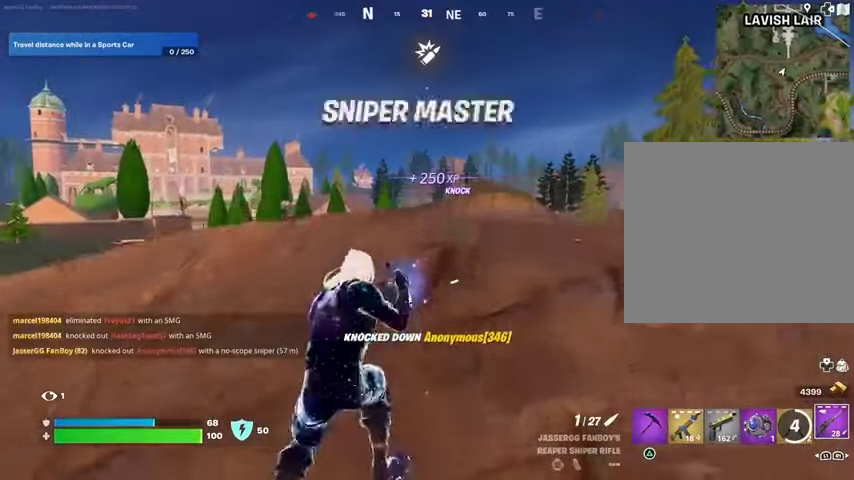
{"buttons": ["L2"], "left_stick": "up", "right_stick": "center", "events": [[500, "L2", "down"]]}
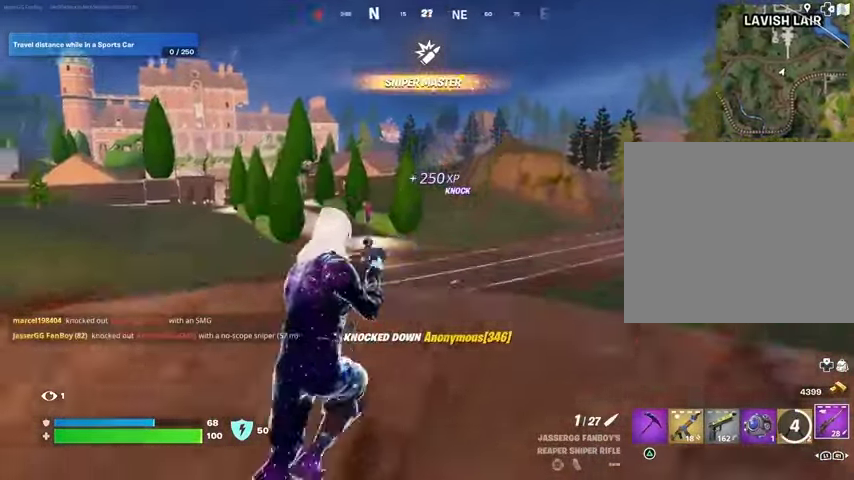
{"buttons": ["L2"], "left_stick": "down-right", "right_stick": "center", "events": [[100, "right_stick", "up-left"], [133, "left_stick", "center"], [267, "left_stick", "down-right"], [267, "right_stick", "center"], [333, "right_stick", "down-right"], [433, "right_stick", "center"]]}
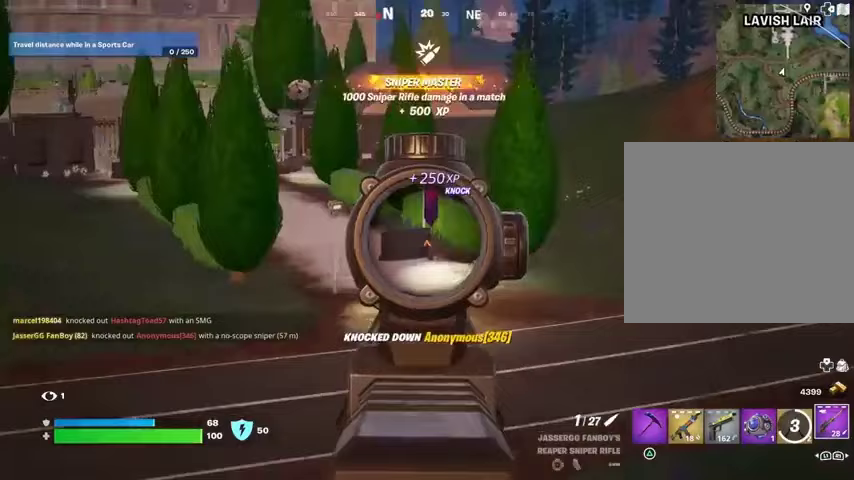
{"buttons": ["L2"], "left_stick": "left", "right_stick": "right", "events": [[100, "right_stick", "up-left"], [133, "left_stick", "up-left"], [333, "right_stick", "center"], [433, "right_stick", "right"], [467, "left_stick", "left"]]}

---

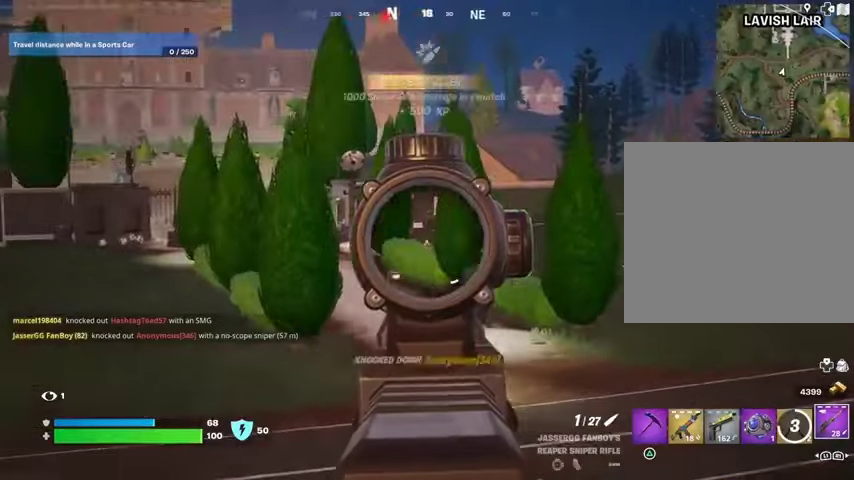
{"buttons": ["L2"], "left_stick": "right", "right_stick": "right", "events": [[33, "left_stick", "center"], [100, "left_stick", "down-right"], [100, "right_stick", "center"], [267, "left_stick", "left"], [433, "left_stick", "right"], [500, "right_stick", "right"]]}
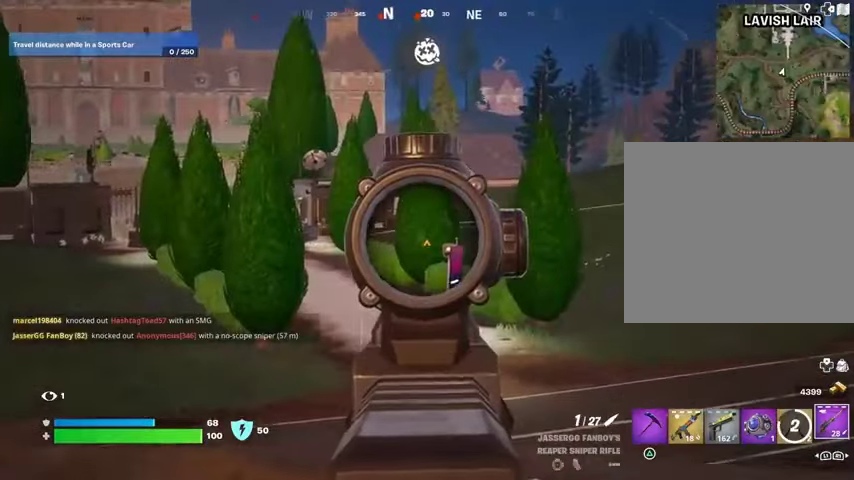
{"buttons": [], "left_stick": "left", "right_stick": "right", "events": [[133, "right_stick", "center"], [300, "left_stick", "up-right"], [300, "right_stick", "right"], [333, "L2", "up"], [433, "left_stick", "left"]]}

---

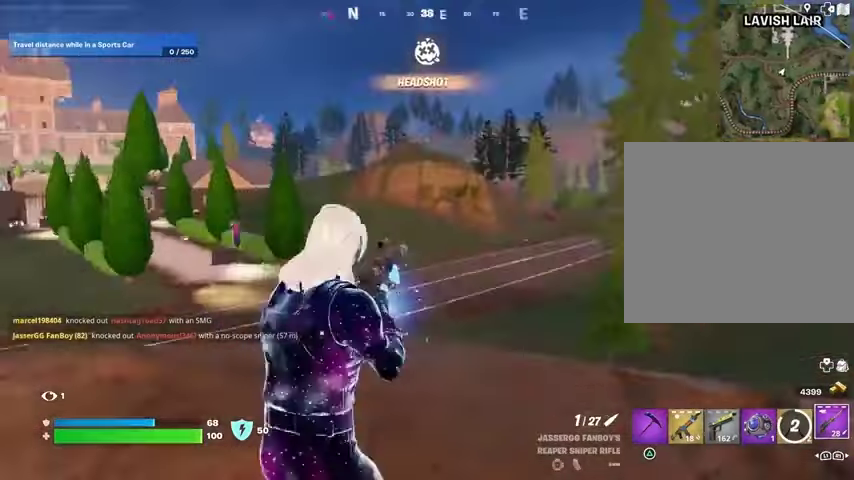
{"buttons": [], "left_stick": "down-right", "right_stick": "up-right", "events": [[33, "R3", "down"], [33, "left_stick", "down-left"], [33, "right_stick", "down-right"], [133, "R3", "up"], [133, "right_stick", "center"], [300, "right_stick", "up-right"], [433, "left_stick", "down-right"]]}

*EXERCISE DETAILS*
After examining the listing, give only the count of lines holding the string "down".

*SOLVED EXERCISE*
4